◆ Problem requirements: In how many lines of the data below does the word "unikátní" appear? Reply with the number and nothing more.
BEGIN Record set
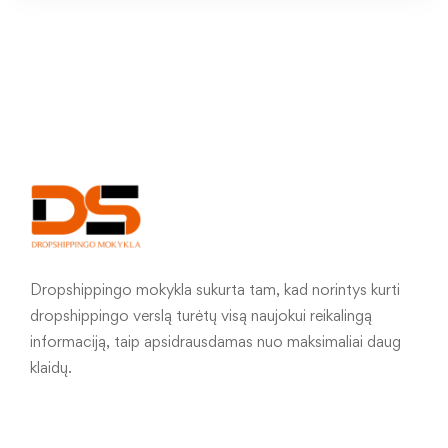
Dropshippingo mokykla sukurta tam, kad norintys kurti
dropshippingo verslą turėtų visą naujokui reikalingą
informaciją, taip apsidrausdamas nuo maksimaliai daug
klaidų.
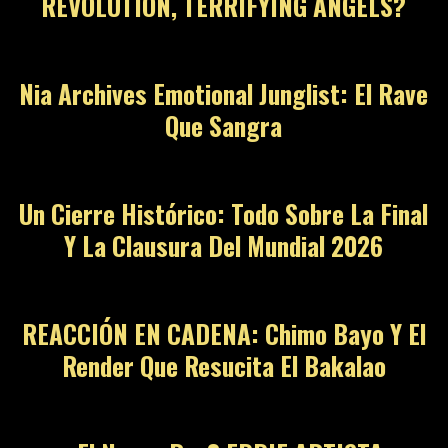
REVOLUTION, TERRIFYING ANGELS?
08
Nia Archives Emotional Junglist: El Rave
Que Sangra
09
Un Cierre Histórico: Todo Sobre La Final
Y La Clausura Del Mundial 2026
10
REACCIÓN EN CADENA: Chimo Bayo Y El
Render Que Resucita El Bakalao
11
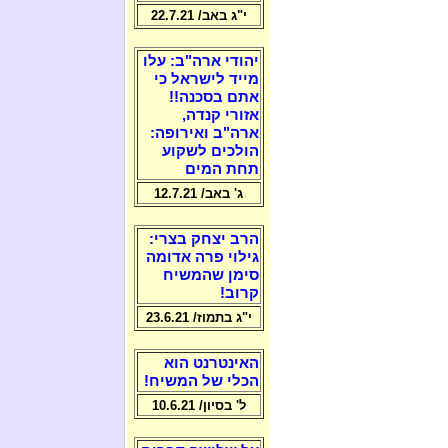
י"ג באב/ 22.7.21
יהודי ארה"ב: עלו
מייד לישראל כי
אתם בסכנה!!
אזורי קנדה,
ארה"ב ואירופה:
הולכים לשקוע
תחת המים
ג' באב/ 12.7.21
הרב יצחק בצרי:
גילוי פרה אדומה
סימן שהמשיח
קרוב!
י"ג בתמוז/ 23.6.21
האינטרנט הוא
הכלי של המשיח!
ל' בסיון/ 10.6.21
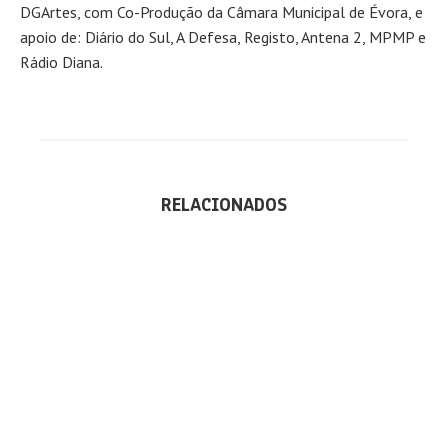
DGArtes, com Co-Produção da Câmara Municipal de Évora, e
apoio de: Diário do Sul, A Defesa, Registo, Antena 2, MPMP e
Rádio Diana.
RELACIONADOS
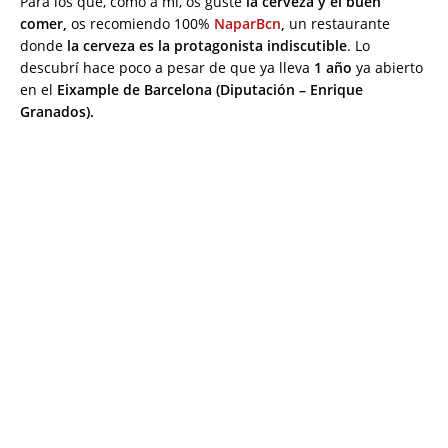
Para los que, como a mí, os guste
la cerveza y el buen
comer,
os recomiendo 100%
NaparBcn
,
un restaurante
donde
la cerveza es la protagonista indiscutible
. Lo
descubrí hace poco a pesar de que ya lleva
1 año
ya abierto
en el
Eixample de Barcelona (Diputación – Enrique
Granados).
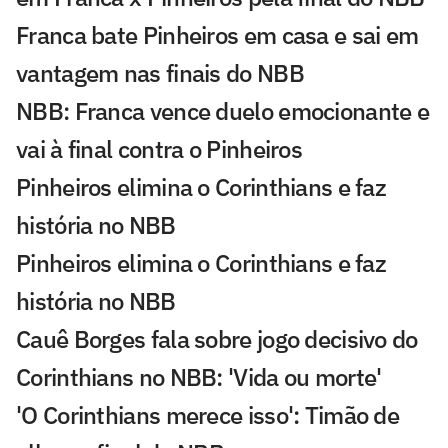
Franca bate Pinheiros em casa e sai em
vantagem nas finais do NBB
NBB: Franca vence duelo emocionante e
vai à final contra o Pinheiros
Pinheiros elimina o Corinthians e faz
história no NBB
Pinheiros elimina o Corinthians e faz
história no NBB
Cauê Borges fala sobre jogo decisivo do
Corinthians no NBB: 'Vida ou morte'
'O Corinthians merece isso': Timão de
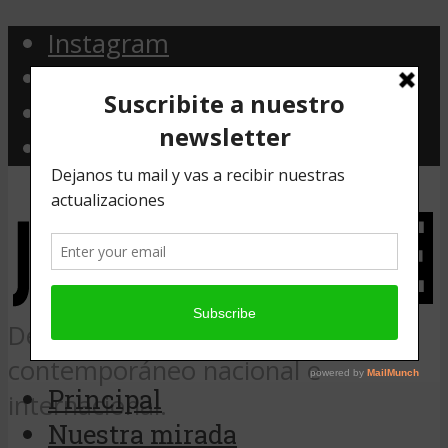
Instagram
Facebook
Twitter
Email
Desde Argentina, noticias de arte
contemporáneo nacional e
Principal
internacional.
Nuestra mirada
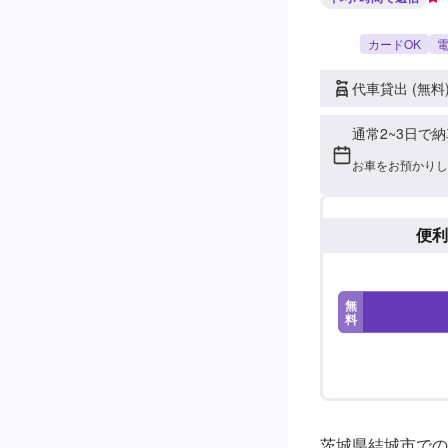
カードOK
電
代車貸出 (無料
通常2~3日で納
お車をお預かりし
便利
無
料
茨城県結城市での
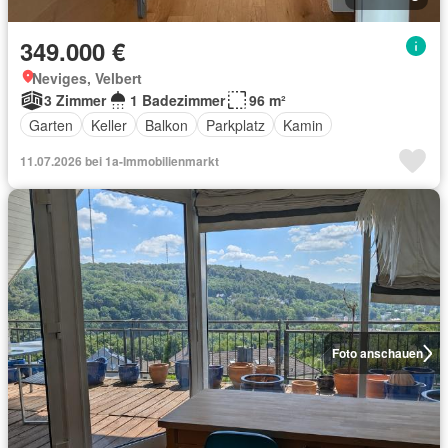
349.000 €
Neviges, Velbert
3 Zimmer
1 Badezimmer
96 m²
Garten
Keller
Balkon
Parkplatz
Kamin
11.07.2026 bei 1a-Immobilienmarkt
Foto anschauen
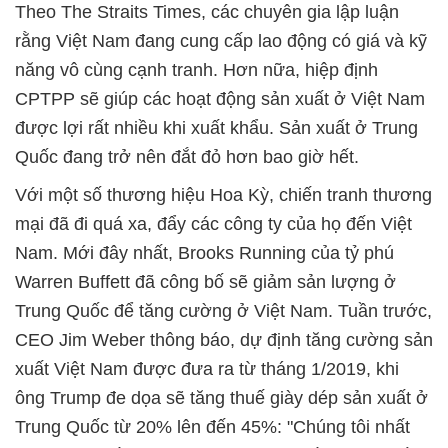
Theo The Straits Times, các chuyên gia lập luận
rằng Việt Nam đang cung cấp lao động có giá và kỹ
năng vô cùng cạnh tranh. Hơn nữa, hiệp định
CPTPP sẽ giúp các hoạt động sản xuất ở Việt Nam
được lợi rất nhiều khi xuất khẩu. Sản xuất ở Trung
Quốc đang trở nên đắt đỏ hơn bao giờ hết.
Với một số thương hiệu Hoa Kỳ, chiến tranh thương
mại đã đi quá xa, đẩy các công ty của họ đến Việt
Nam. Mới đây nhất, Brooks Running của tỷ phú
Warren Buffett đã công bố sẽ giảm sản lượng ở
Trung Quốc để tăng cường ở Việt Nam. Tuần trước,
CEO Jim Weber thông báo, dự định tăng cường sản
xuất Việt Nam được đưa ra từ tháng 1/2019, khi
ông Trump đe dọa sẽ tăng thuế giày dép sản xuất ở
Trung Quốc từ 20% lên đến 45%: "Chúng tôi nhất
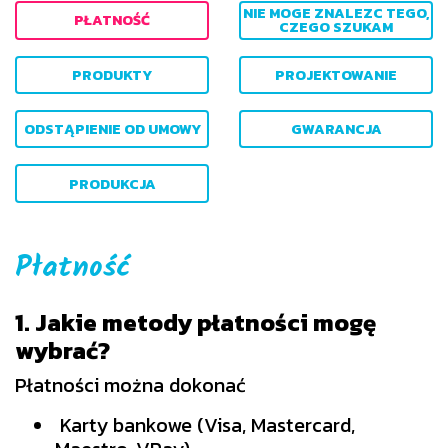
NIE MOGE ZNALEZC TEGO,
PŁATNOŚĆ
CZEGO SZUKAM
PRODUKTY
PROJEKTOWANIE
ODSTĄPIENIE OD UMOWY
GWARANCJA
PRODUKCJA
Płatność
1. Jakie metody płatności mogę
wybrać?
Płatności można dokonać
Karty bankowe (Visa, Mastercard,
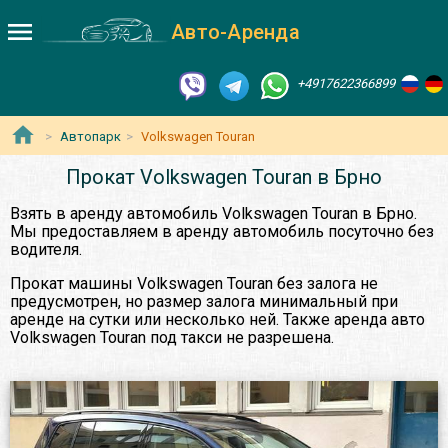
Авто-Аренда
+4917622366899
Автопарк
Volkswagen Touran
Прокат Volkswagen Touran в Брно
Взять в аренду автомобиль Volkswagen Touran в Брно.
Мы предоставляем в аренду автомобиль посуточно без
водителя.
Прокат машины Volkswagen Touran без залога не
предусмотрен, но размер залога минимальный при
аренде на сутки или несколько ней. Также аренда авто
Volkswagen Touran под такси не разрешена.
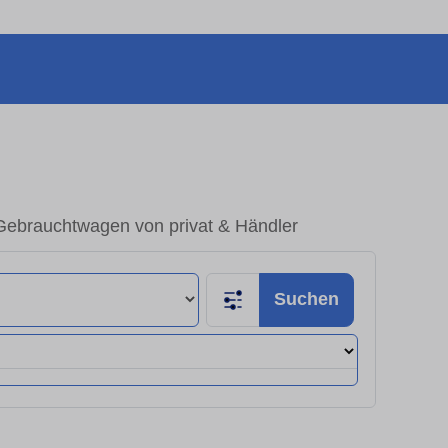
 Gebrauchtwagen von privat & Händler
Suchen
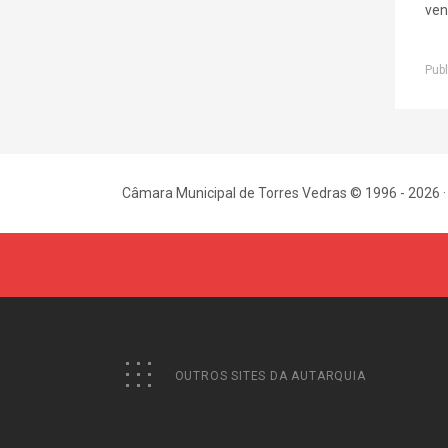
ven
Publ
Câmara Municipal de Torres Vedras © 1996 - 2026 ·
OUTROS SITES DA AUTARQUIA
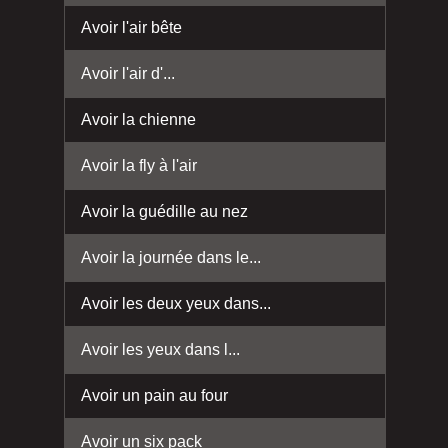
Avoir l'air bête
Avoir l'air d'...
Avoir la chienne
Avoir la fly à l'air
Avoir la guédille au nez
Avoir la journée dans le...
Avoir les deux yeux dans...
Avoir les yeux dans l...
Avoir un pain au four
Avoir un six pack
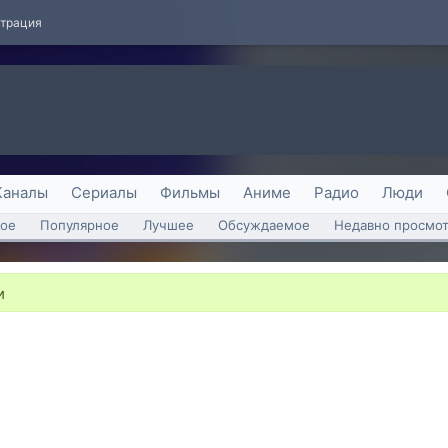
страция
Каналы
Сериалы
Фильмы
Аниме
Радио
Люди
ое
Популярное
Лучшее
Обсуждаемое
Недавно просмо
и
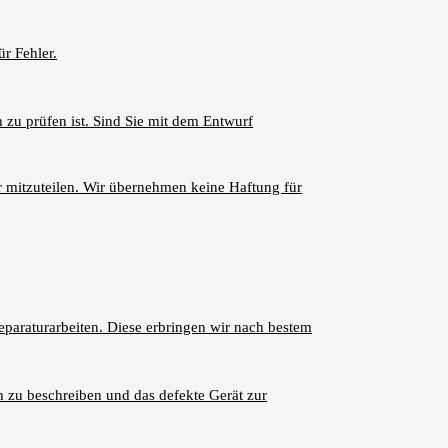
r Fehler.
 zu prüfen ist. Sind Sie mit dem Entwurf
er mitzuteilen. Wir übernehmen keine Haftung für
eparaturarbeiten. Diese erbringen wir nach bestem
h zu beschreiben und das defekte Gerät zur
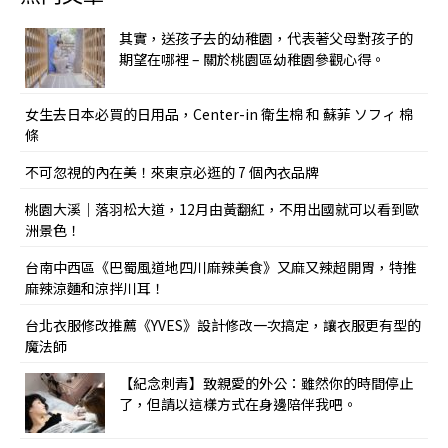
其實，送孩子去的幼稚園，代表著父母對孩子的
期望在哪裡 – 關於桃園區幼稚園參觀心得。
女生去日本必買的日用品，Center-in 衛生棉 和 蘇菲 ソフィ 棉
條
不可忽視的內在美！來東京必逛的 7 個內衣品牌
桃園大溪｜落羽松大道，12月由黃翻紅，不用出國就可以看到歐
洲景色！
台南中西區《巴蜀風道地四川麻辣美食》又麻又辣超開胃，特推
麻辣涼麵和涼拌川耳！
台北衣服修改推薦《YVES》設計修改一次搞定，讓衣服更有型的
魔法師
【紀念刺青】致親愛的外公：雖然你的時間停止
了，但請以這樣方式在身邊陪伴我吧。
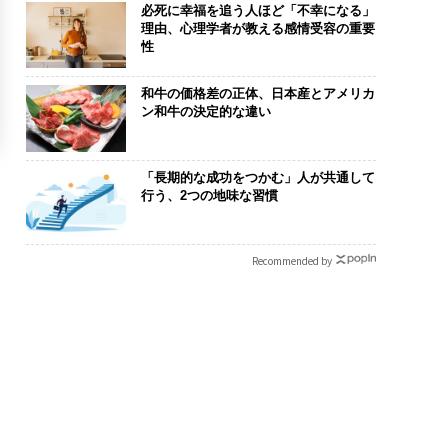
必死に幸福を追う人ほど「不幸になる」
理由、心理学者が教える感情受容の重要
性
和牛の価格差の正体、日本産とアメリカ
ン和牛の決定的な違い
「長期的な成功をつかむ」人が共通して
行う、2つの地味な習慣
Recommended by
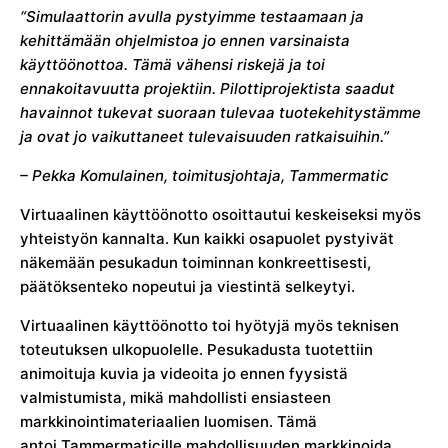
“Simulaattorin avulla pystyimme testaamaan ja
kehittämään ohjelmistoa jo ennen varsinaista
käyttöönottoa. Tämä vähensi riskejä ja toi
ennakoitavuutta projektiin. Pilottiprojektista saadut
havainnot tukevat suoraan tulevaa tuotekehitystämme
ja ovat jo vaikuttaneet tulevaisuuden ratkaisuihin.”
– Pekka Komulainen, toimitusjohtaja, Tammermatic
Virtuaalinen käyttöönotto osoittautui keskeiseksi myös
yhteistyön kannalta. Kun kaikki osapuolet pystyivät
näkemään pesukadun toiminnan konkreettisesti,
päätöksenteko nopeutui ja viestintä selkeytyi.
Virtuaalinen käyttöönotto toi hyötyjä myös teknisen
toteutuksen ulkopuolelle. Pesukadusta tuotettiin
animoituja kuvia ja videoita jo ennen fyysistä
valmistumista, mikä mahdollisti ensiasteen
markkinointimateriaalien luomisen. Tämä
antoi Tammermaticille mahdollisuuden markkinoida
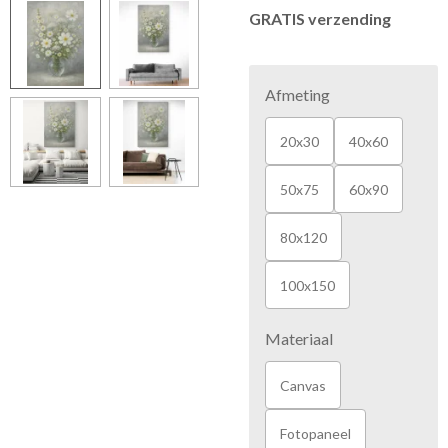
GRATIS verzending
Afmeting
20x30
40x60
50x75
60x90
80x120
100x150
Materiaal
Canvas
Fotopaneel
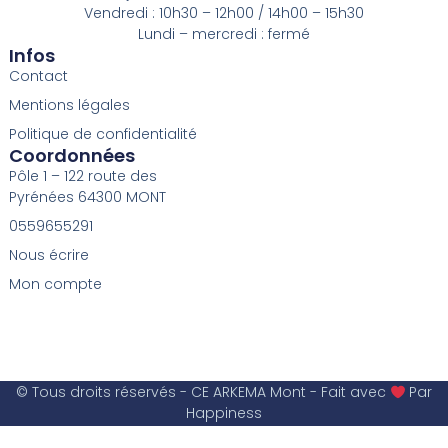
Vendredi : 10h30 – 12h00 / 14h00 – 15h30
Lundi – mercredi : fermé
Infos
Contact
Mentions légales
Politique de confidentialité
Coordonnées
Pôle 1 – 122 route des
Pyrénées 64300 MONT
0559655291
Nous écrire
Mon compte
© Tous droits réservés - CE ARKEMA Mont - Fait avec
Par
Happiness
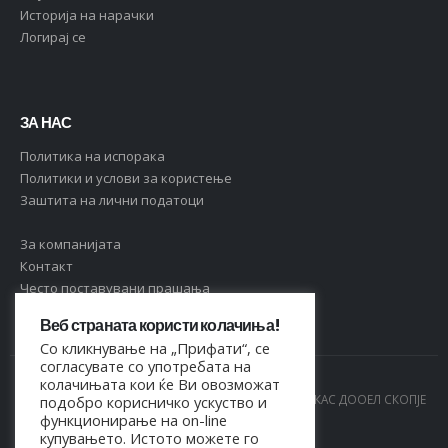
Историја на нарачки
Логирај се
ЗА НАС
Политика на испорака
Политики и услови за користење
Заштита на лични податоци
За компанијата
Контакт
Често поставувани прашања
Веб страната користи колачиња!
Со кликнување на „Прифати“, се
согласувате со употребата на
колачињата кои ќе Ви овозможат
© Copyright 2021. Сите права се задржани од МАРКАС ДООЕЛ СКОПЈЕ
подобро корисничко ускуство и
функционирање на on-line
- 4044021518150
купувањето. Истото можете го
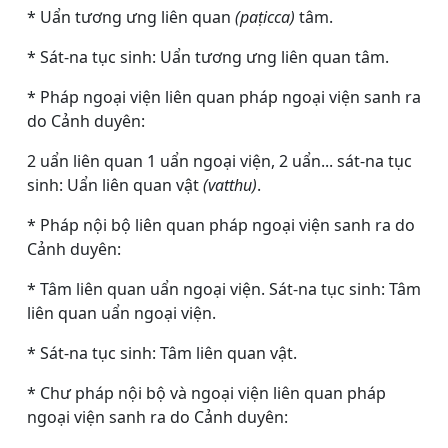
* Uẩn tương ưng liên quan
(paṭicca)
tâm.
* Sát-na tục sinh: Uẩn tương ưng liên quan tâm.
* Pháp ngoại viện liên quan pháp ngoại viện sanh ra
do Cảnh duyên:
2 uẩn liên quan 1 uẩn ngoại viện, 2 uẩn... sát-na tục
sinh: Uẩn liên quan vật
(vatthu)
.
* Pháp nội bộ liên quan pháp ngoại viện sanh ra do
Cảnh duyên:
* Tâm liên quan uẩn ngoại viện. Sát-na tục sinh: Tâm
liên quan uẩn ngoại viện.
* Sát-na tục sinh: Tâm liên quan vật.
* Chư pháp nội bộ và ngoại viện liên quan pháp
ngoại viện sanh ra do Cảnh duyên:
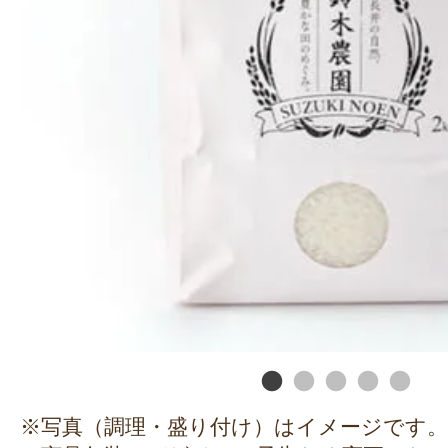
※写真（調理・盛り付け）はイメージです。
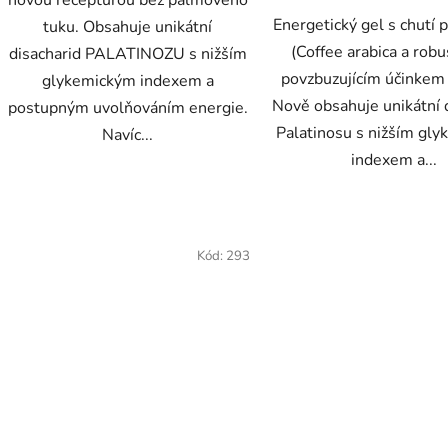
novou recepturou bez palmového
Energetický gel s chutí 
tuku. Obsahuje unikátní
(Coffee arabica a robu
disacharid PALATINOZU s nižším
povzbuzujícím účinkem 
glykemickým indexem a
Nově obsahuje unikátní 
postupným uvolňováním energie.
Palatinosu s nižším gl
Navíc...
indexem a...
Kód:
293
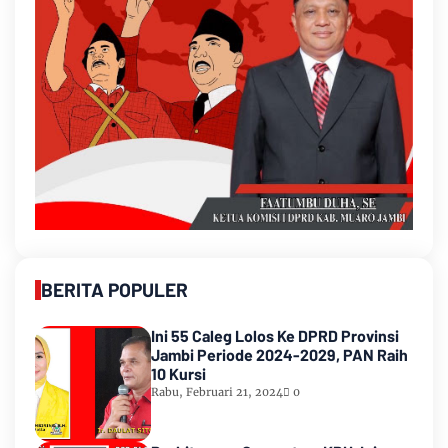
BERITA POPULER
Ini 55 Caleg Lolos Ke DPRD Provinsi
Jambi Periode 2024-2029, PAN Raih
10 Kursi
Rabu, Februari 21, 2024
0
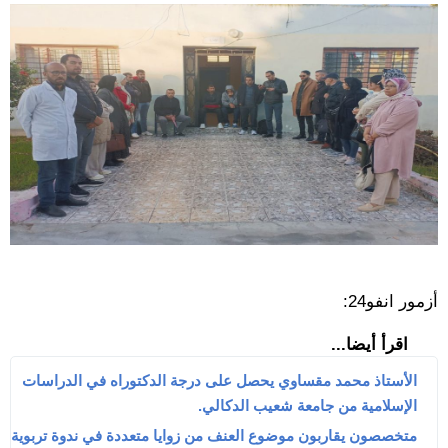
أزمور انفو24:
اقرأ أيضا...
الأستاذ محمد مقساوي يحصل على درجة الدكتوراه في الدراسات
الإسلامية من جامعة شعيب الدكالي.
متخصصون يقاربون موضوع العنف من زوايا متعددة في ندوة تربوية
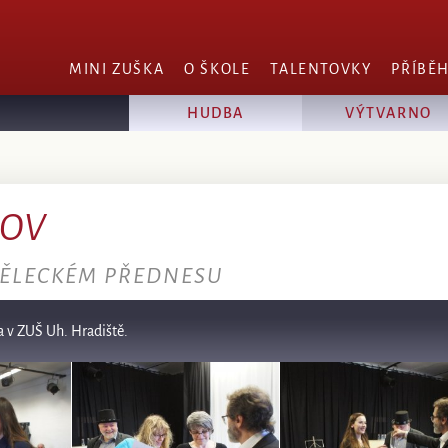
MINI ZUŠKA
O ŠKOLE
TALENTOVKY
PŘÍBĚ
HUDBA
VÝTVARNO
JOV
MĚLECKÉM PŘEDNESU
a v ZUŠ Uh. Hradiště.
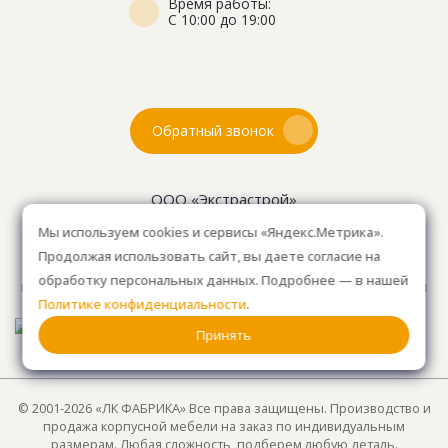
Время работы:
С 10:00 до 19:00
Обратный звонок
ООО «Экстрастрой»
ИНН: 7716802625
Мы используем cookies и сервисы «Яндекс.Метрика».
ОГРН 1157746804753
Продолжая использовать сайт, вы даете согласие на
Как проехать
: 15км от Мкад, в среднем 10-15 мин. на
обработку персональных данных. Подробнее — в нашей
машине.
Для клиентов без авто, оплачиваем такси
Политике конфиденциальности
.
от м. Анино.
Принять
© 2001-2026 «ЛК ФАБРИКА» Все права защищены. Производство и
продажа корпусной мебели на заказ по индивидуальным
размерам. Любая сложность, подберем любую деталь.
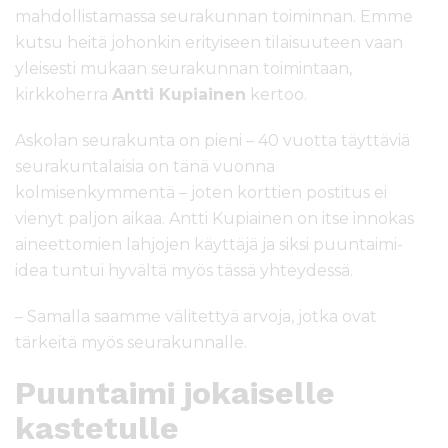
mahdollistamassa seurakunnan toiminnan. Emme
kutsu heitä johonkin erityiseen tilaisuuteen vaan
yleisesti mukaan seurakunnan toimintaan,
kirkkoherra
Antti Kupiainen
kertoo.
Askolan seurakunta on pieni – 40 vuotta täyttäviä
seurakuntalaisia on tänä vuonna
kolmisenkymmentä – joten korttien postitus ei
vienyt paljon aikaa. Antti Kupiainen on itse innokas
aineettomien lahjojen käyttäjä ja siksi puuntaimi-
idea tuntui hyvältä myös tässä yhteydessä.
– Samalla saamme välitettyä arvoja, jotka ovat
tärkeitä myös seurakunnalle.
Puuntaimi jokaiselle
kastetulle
END Record set
◆ Your solution: 2